→ What is being asked:
From the entries that follow, copy exactly the lines beginning at the line holding "- Added [Requiem - small" and continuing through the line holding "- Added [Salt".

BEGIN Source data

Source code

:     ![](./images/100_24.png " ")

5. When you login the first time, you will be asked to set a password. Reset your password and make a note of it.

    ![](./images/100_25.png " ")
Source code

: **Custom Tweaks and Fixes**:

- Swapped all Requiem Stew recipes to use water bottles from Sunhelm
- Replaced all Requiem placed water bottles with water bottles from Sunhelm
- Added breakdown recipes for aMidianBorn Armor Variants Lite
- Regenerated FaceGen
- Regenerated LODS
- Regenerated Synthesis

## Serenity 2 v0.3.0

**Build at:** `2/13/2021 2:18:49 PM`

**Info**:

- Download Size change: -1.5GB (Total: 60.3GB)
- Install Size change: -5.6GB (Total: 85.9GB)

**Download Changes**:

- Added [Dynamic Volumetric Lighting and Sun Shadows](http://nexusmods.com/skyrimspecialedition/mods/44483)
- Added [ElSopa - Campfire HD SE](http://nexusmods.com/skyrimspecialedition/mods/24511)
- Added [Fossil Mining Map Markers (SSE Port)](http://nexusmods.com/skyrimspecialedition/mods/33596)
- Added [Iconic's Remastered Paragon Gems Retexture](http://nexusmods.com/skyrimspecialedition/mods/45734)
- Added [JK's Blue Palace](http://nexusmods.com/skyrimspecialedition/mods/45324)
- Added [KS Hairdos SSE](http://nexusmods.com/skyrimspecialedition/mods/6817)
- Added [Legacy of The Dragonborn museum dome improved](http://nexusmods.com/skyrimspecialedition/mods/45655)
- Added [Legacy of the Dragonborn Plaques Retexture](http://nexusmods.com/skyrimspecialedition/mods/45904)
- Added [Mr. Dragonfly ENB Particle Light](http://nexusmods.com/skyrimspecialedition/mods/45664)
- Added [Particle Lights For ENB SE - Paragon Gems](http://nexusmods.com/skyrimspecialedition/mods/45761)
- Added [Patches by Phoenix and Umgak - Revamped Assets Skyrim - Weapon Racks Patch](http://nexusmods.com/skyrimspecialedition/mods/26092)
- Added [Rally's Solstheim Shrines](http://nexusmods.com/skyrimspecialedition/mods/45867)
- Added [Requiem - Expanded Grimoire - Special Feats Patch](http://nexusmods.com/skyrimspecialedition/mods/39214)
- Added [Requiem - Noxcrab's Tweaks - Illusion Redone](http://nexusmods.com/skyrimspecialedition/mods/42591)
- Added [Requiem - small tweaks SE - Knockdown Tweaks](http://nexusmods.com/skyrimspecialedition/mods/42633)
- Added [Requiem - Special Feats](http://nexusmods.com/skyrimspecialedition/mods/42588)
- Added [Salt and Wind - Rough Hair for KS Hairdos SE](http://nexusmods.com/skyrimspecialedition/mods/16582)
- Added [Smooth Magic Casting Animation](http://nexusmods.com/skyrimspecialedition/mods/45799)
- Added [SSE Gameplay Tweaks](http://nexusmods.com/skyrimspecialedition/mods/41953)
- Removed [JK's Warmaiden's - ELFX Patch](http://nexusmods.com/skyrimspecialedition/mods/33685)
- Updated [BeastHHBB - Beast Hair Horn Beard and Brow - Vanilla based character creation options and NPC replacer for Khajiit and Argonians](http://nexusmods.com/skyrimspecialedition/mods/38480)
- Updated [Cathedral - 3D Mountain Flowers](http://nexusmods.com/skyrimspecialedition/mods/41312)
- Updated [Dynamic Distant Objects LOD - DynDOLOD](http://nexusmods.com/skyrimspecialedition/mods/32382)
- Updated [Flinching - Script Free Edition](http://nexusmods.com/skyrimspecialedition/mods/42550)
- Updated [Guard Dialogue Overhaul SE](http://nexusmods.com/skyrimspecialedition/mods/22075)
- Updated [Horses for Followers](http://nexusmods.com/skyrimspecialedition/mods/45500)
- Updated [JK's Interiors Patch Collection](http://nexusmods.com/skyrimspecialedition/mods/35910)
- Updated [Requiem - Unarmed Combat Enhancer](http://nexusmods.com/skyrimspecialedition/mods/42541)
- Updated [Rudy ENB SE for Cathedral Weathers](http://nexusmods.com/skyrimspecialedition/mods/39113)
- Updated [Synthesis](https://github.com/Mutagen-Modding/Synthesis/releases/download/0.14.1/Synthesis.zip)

END Source data

→ Written answer:
- Added [Requiem - small tweaks SE - Knockdown Tweaks](http://nexusmods.com/skyrimspecialedition/mods/42633)
- Added [Requiem - Special Feats](http://nexusmods.com/skyrimspecialedition/mods/42588)
- Added [Salt and Wind - Rough Hair for KS Hairdos SE](http://nexusmods.com/skyrimspecialedition/mods/16582)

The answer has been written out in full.